**Activity:** Starting with the line that contains "ROTC 모집기간 연장" and going on through the line that contains "[기타] - 학생군사교육단 (~2023-04-10)", copy those lines from the records word for word, and nothing else.
^^^^^^^^^^^^^^^^
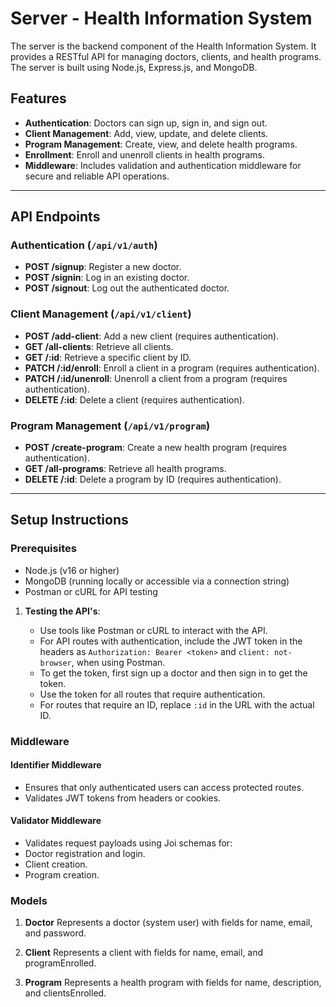 # Server - Health Information System

The server is the backend component of the Health Information System. It provides a RESTful API for managing doctors, clients, and health programs. The server is built using Node.js, Express.js, and MongoDB.

## Features

- **Authentication**: Doctors can sign up, sign in, and sign out.
- **Client Management**: Add, view, update, and delete clients.
- **Program Management**: Create, view, and delete health programs.
- **Enrollment**: Enroll and unenroll clients in health programs.
- **Middleware**: Includes validation and authentication middleware for secure and reliable API operations.

---

## API Endpoints

### Authentication (`/api/v1/auth`)

- **POST /signup**: Register a new doctor.
- **POST /signin**: Log in an existing doctor.
- **POST /signout**: Log out the authenticated doctor.

### Client Management (`/api/v1/client`)

- **POST /add-client**: Add a new client (requires authentication).
- **GET /all-clients**: Retrieve all clients.
- **GET /:id**: Retrieve a specific client by ID.
- **PATCH /:id/enroll**: Enroll a client in a program (requires authentication).
- **PATCH /:id/unenroll**: Unenroll a client from a program (requires authentication).
- **DELETE /:id**: Delete a client (requires authentication).

### Program Management (`/api/v1/program`)

- **POST /create-program**: Create a new health program (requires authentication).
- **GET /all-programs**: Retrieve all health programs.
- **DELETE /:id**: Delete a program by ID (requires authentication).

---

## Setup Instructions

### Prerequisites

- Node.js (v16 or higher)
- MongoDB (running locally or accessible via a connection string)
- Postman or cURL for API testing
  
1. **Testing the API's**:

   - Use tools like Postman or cURL to interact with the API.
   - For API routes with authentication, include the JWT token in the headers as `Authorization: Bearer <token>` and `client: not-browser`, when using Postman.
   - To get the token, first sign up a doctor and then sign in to get the token.
   - Use the token for all routes that require authentication.
   - For routes that require an ID, replace `:id` in the URL with the actual ID.

### Middleware

#### Identifier Middleware

- Ensures that only authenticated users can access protected routes.
- Validates JWT tokens from headers or cookies.

#### Validator Middleware

- Validates request payloads using Joi schemas for:
- Doctor registration and login.
- Client creation.
- Program creation.

### Models

1. **Doctor**
   Represents a doctor (system user) with fields for name, email, and password.

2. **Client**
   Represents a client with fields for name, email, and programEnrolled.

3. **Program**
   Represents a health program with fields for name, description, and clientsEnrolled.
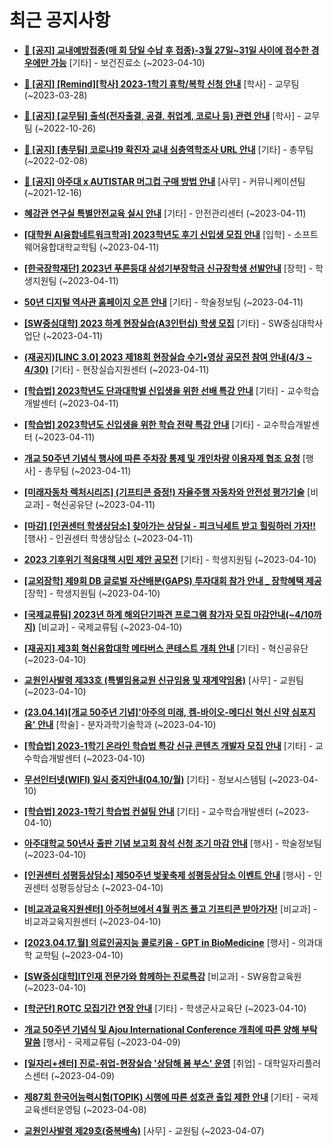 # 최근 공지사항

* **[📌 [공지] 교내예방접종(매 회 당일 수납 후 접종)-3월 27일~31일 사이에 접수한 경우에만 가능](http://ajou.ac.kr/kr/ajou/notice.do?mode=view&amp;articleNo=213240&amp;article.offset=0&amp;articleLimit=30)**
 [기타] - 보건진료소 (~2023-04-10)

* **[📌 [공지] [Remind][학사] 2023-1학기 휴학/복학 신청 안내](http://ajou.ac.kr/kr/ajou/notice.do?mode=view&amp;articleNo=212711&amp;article.offset=0&amp;articleLimit=30)**
 [학사] - 교무팀 (~2023-03-28)

* **[📌 [공지] [교무팀] 출석(전자출결, 공결, 취업계, 코로나 등) 관련 안내](http://ajou.ac.kr/kr/ajou/notice.do?mode=view&amp;articleNo=205552&amp;article.offset=0&amp;articleLimit=30)**
 [학사] - 교무팀 (~2022-10-26)

* **[📌 [공지] [총무팀] 코로나19 확진자 교내 심층역학조사 URL 안내](http://ajou.ac.kr/kr/ajou/notice.do?mode=view&amp;articleNo=180493&amp;article.offset=0&amp;articleLimit=30)**
 [기타] - 총무팀 (~2022-02-08)

* **[📌 [공지] 아주대 x AUTISTAR 머그컵 구매 방법 안내](http://ajou.ac.kr/kr/ajou/notice.do?mode=view&amp;articleNo=147976&amp;article.offset=0&amp;articleLimit=30)**
 [사무] - 커뮤니케이션팀 (~2021-12-16)

* **[혜강관 연구실 특별안전교육 실시 안내](http://ajou.ac.kr/kr/ajou/notice.do?mode=view&amp;articleNo=213361&amp;article.offset=0&amp;articleLimit=30)**
 [기타] - 안전관리센터 (~2023-04-11)

* **[[대학원 AI융합네트워크학과] 2023학년도 후기 신입생 모집 안내](http://ajou.ac.kr/kr/ajou/notice.do?mode=view&amp;articleNo=213359&amp;article.offset=0&amp;articleLimit=30)**
 [입학] - 소프트웨어융합대학교학팀 (~2023-04-11)

* **[[한국장학재단] 2023년 푸른등대 삼성기부장학금 신규장학생 선발안내](http://ajou.ac.kr/kr/ajou/notice.do?mode=view&amp;articleNo=213353&amp;article.offset=0&amp;articleLimit=30)**
 [장학] - 학생지원팀 (~2023-04-11)

* **[50년 디지털 역사관 홈페이지 오픈 안내](http://ajou.ac.kr/kr/ajou/notice.do?mode=view&amp;articleNo=213352&amp;article.offset=0&amp;articleLimit=30)**
 [기타] - 학술정보팀 (~2023-04-11)

* **[[SW중심대학] 2023 하계 현장실습(A3인턴십) 학생 모집](http://ajou.ac.kr/kr/ajou/notice.do?mode=view&amp;articleNo=213323&amp;article.offset=0&amp;articleLimit=30)**
 [기타] - SW중심대학사업단 (~2023-04-11)

* **[(재공지)[LINC 3.0] 2023 제18회 현장실습 수기•영상 공모전 참여 안내(4/3 ~ 4/30)](http://ajou.ac.kr/kr/ajou/notice.do?mode=view&amp;articleNo=213321&amp;article.offset=0&amp;articleLimit=30)**
 [기타] - 현장실습지원센터 (~2023-04-11)

* **[[학습법] 2023학년도 단과대학별 신입생을 위한 선배 특강 안내](http://ajou.ac.kr/kr/ajou/notice.do?mode=view&amp;articleNo=213313&amp;article.offset=0&amp;articleLimit=30)**
 [기타] - 교수학습개발센터 (~2023-04-11)

* **[[학습법] 2023학년도 신입생을 위한 학습 전략 특강 안내](http://ajou.ac.kr/kr/ajou/notice.do?mode=view&amp;articleNo=213312&amp;article.offset=0&amp;articleLimit=30)**
 [기타] - 교수학습개발센터 (~2023-04-11)

* **[개교 50주년 기념식 행사에 따른 주차장 통제 및 개인차량 이용자제 협조 요청](http://ajou.ac.kr/kr/ajou/notice.do?mode=view&amp;articleNo=213306&amp;article.offset=0&amp;articleLimit=30)**
 [행사] - 총무팀 (~2023-04-11)

* **[[미래자동차 렉처시리즈] (기프티콘 증정!) 자율주행 자동차와 안전성 평가기술](http://ajou.ac.kr/kr/ajou/notice.do?mode=view&amp;articleNo=213304&amp;article.offset=0&amp;articleLimit=30)**
 [비교과] - 혁신공유단 (~2023-04-11)

* **[[마감] [인권센터 학생상담소] 찾아가는 상담실 - 피크닉세트 받고 힐링하러 가자!!](http://ajou.ac.kr/kr/ajou/notice.do?mode=view&amp;articleNo=213303&amp;article.offset=0&amp;articleLimit=30)**
 [행사] - 인권센터 학생상담소 (~2023-04-11)

* **[2023 기후위기 적응대책 시민 제안 공모전](http://ajou.ac.kr/kr/ajou/notice.do?mode=view&amp;articleNo=213288&amp;article.offset=0&amp;articleLimit=30)**
 [기타] - 학생지원팀 (~2023-04-10)

* **[[교외장학] 제9회 DB 글로벌 자산배분(GAPS) 투자대회 참가 안내 _ 장학혜택 제공](http://ajou.ac.kr/kr/ajou/notice.do?mode=view&amp;articleNo=213286&amp;article.offset=0&amp;articleLimit=30)**
 [장학] - 학생지원팀 (~2023-04-10)

* **[[국제교류팀] 2023년 하계 해외단기파견 프로그램 참가자 모집 마감안내(~4/10까지)](http://ajou.ac.kr/kr/ajou/notice.do?mode=view&amp;articleNo=213279&amp;article.offset=0&amp;articleLimit=30)**
 [비교과] - 국제교류팀 (~2023-04-10)

* **[[재공지] 제3회 혁신융합대학 메타버스 콘테스트 개최 안내](http://ajou.ac.kr/kr/ajou/notice.do?mode=view&amp;articleNo=213278&amp;article.offset=0&amp;articleLimit=30)**
 [기타] - 혁신공유단 (~2023-04-10)

* **[교원인사발령 제33호 (특별임용교원 신규임용 및 재계약임용)](http://ajou.ac.kr/kr/ajou/notice.do?mode=view&amp;articleNo=213274&amp;article.offset=0&amp;articleLimit=30)**
 [사무] - 교원팀 (~2023-04-10)

* **[(23.04.14)[개교 50주년 기념]&#x27;아주의 미래, 켐-바이오-메디신 혁신 신약 심포지움&#x27; 안내](http://ajou.ac.kr/kr/ajou/notice.do?mode=view&amp;articleNo=213272&amp;article.offset=0&amp;articleLimit=30)**
 [학술] - 분자과학기술학과 (~2023-04-10)

* **[[학습법] 2023-1학기 온라인 학습법 특강 신규 콘텐츠 개발자 모집 안내](http://ajou.ac.kr/kr/ajou/notice.do?mode=view&amp;articleNo=213268&amp;article.offset=0&amp;articleLimit=30)**
 [기타] - 교수학습개발센터 (~2023-04-10)

* **[무선인터넷(WIFI) 일시 중지안내(04.10/월)](http://ajou.ac.kr/kr/ajou/notice.do?mode=view&amp;articleNo=213267&amp;article.offset=0&amp;articleLimit=30)**
 [기타] - 정보시스템팀 (~2023-04-10)

* **[[학습법] 2023-1학기 학습법 컨설팅 안내](http://ajou.ac.kr/kr/ajou/notice.do?mode=view&amp;articleNo=213265&amp;article.offset=0&amp;articleLimit=30)**
 [기타] - 교수학습개발센터 (~2023-04-10)

* **[아주대학교 50년사 출판 기념 보고회 참석 신청 조기 마감 안내](http://ajou.ac.kr/kr/ajou/notice.do?mode=view&amp;articleNo=213261&amp;article.offset=0&amp;articleLimit=30)**
 [행사] - 학술정보팀 (~2023-04-10)

* **[[인권센터 성평등상담소] 제50주년 벚꽃축제 성평등상담소 이벤트 안내](http://ajou.ac.kr/kr/ajou/notice.do?mode=view&amp;articleNo=213254&amp;article.offset=0&amp;articleLimit=30)**
 [행사] - 인권센터 성평등상담소 (~2023-04-10)

* **[[비교과교육지원센터] 아주허브에서 4월 퀴즈 풀고 기프티콘 받아가자!](http://ajou.ac.kr/kr/ajou/notice.do?mode=view&amp;articleNo=213248&amp;article.offset=0&amp;articleLimit=30)**
 [비교과] - 비교과교육지원센터 (~2023-04-10)

* **[[2023.04.17.월] 의료인공지능 콜로키움 - GPT in BioMedicine](http://ajou.ac.kr/kr/ajou/notice.do?mode=view&amp;articleNo=213237&amp;article.offset=0&amp;articleLimit=30)**
 [행사] - 의과대학 교학팀 (~2023-04-10)

* **[[SW중심대학]IT인재 전문가와 함께하는 진로특강](http://ajou.ac.kr/kr/ajou/notice.do?mode=view&amp;articleNo=213230&amp;article.offset=0&amp;articleLimit=30)**
 [비교과] - SW융합교육원 (~2023-04-10)

* **[[학군단] ROTC 모집기간 연장 안내](http://ajou.ac.kr/kr/ajou/notice.do?mode=view&amp;articleNo=213226&amp;article.offset=0&amp;articleLimit=30)**
 [기타] - 학생군사교육단 (~2023-04-10)

* **[개교 50주년 기념식 및 Ajou International Conference 개최에 따른 양해 부탁 말씀](http://ajou.ac.kr/kr/ajou/notice.do?mode=view&amp;articleNo=213224&amp;article.offset=0&amp;articleLimit=30)**
 [행사] - 국제교류팀 (~2023-04-09)

* **[[일자리+센터] 진로-취업-현장실습 &#x27;상담해 봄 부스&#x27; 운영](http://ajou.ac.kr/kr/ajou/notice.do?mode=view&amp;articleNo=213223&amp;article.offset=0&amp;articleLimit=30)**
 [취업] - 대학일자리플러스센터 (~2023-04-09)

* **[제87회 한국어능력시험(TOPIK) 시행에 따른 성호관 출입 제한 안내](http://ajou.ac.kr/kr/ajou/notice.do?mode=view&amp;articleNo=213217&amp;article.offset=0&amp;articleLimit=30)**
 [기타] - 국제교육센터운영팀 (~2023-04-08)

* **[교원인사발령 제29호(중복배속)](http://ajou.ac.kr/kr/ajou/notice.do?mode=view&amp;articleNo=213214&amp;article.offset=0&amp;articleLimit=30)**
 [사무] - 교원팀 (~2023-04-07)
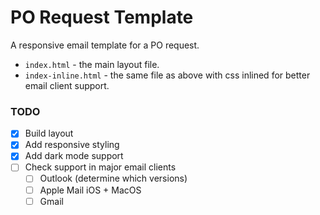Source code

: # PO Request Template

A responsive email template for a PO request.

- `index.html` - the main layout file.
- `index-inline.html` - the same file as above with css inlined for better email client support.

### TODO
- [x] Build layout
- [x] Add responsive styling
- [x] Add dark mode support
- [ ] Check support in major email clients
  - [ ] Outlook (determine which versions)
  - [ ] Apple Mail iOS + MacOS
  - [ ] Gmail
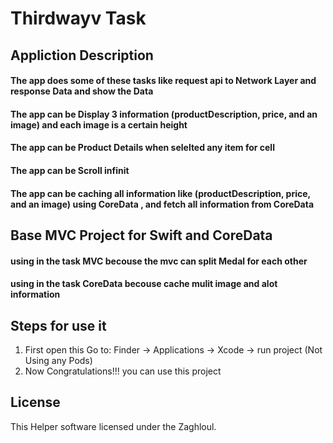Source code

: # Thirdwayv Task

## Appliction Description

#### The app does some of these tasks like request api to Network Layer and response Data and show the Data
#### The app can be Display 3 information (productDescription, price, and an image) and each image is a certain height
#### The app can be Product Details when selelted any item for cell
#### The app can be Scroll infinit
#### The app can be caching all information like (productDescription, price, and an image) using CoreData , and fetch all information from CoreData

## Base MVC Project for Swift and CoreData

#### using in the task MVC becouse the mvc can split Medal for each other
#### using in the task CoreData becouse cache mulit image and alot information


## Steps for use it 
1. First open this Go to: Finder → Applications → Xcode → run project  (Not Using any Pods) 
2. Now Congratulations!!! you can use this project 

## License
This Helper software licensed under the Zaghloul.
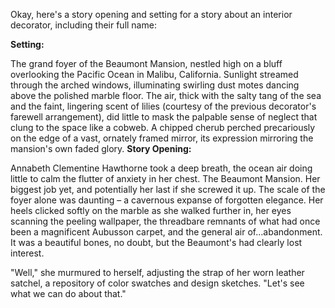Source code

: Okay, here's a story opening and setting for a story about an interior decorator, including their full name:

**Setting:**

The grand foyer of the Beaumont Mansion, nestled high on a bluff overlooking the Pacific Ocean in Malibu, California. Sunlight streamed through the arched windows, illuminating swirling dust motes dancing above the polished marble floor. The air, thick with the salty tang of the sea and the faint, lingering scent of lilies (courtesy of the previous decorator's farewell arrangement), did little to mask the palpable sense of neglect that clung to the space like a cobweb. A chipped cherub perched precariously on the edge of a vast, ornately framed mirror, its expression mirroring the mansion's own faded glory.
**Story Opening:**

Annabeth Clementine Hawthorne took a deep breath, the ocean air doing little to calm the flutter of anxiety in her chest. The Beaumont Mansion. Her biggest job yet, and potentially her last if she screwed it up. The scale of the foyer alone was daunting – a cavernous expanse of forgotten elegance. Her heels clicked softly on the marble as she walked further in, her eyes scanning the peeling wallpaper, the threadbare remnants of what had once been a magnificent Aubusson carpet, and the general air of…abandonment. It was a beautiful bones, no doubt, but the Beaumont's had clearly lost interest.

"Well," she murmured to herself, adjusting the strap of her worn leather satchel, a repository of color swatches and design sketches. "Let's see what we can do about that."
^^^^^^^^^^^^^^^^
**Response area:**
* **[[학군단] ROTC 모집기간 연장 안내](http://ajou.ac.kr/kr/ajou/notice.do?mode=view&amp;articleNo=213226&amp;article.offset=0&amp;articleLimit=30)**
 [기타] - 학생군사교육단 (~2023-04-10)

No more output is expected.